Extracted records:
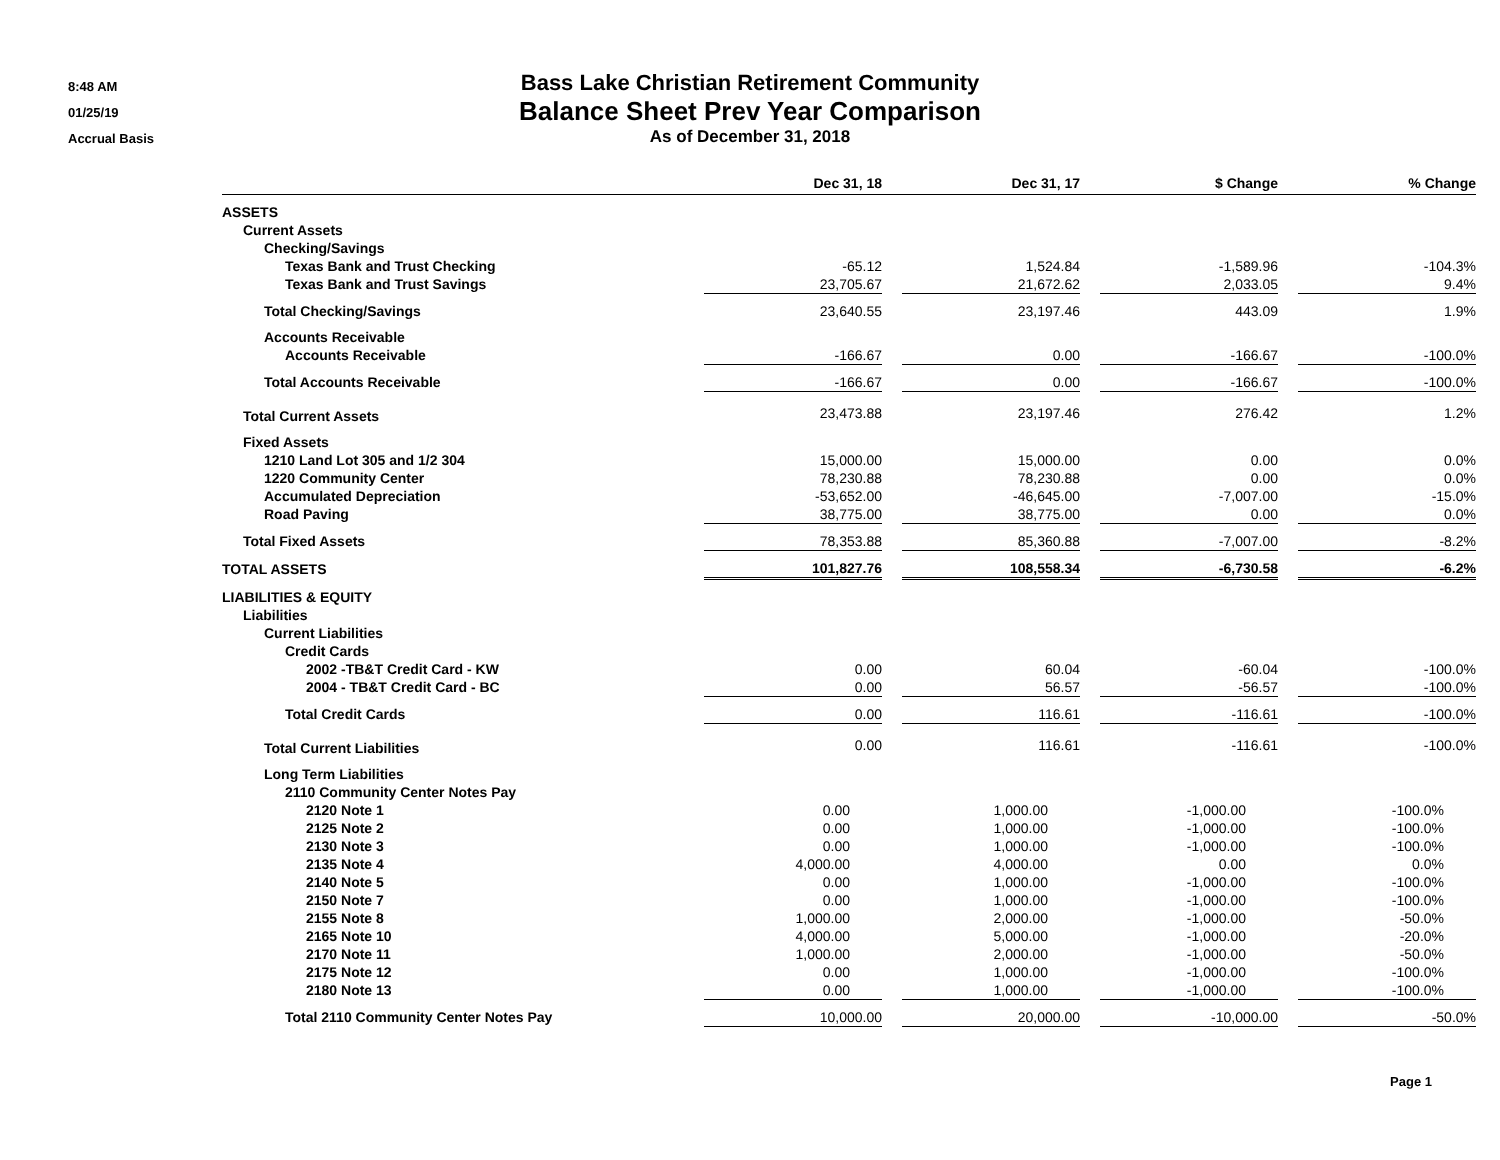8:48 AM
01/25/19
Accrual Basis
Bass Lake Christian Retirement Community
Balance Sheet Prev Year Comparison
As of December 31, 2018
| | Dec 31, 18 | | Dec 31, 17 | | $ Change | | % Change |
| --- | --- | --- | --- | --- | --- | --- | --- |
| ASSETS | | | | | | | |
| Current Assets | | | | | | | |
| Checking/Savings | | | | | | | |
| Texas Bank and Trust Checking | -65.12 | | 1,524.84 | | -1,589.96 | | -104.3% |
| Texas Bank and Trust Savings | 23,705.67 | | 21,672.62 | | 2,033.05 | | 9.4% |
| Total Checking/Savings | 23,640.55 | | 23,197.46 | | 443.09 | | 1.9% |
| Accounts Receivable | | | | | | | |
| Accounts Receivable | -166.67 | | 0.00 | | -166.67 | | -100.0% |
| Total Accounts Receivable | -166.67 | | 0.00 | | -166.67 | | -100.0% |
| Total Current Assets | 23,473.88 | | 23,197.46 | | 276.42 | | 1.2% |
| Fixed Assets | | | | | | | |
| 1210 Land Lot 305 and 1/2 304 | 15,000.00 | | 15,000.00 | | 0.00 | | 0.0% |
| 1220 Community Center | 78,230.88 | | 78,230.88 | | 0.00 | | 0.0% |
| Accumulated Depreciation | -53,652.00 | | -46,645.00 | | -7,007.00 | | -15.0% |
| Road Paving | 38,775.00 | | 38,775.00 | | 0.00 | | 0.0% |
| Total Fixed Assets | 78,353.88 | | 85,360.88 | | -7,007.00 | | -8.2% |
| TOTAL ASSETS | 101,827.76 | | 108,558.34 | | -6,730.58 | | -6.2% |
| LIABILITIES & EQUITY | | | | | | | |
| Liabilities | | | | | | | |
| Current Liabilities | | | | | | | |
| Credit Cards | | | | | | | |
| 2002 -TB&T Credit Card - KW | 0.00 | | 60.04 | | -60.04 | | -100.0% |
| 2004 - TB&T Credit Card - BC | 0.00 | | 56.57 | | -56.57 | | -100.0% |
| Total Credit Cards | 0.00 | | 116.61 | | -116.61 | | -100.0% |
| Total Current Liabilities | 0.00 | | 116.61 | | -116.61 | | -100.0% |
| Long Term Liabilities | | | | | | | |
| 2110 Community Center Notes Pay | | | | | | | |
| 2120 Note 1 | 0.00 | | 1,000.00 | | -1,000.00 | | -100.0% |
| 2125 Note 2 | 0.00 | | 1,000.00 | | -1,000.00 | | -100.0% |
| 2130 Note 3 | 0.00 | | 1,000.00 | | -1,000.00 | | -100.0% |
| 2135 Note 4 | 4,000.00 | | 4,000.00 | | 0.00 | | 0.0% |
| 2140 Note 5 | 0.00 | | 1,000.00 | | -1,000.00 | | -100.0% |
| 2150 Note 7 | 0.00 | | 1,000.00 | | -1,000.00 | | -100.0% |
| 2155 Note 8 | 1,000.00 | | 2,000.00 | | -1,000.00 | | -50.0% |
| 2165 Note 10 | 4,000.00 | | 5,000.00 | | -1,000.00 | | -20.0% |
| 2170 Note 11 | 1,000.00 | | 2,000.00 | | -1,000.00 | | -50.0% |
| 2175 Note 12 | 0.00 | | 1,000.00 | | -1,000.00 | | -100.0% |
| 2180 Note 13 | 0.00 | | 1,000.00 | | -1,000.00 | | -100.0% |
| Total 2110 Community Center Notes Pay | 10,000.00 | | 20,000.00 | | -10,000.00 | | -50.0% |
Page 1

• **Task to carry out**
Transcribe the records above from the line holding "-6,730.58 | | -6.2% |" down to the line holding "2130 Note 3", inclusive, without adding anything.

• **Response area**
| TOTAL ASSETS | 101,827.76 | | 108,558.34 | | -6,730.58 | | -6.2% |
| LIABILITIES & EQUITY | | | | | | | |
| Liabilities | | | | | | | |
| Current Liabilities | | | | | | | |
| Credit Cards | | | | | | | |
| 2002 -TB&T Credit Card - KW | 0.00 | | 60.04 | | -60.04 | | -100.0% |
| 2004 - TB&T Credit Card - BC | 0.00 | | 56.57 | | -56.57 | | -100.0% |
| Total Credit Cards | 0.00 | | 116.61 | | -116.61 | | -100.0% |
| Total Current Liabilities | 0.00 | | 116.61 | | -116.61 | | -100.0% |
| Long Term Liabilities | | | | | | | |
| 2110 Community Center Notes Pay | | | | | | | |
| 2120 Note 1 | 0.00 | | 1,000.00 | | -1,000.00 | | -100.0% |
| 2125 Note 2 | 0.00 | | 1,000.00 | | -1,000.00 | | -100.0% |
| 2130 Note 3 | 0.00 | | 1,000.00 | | -1,000.00 | | -100.0% |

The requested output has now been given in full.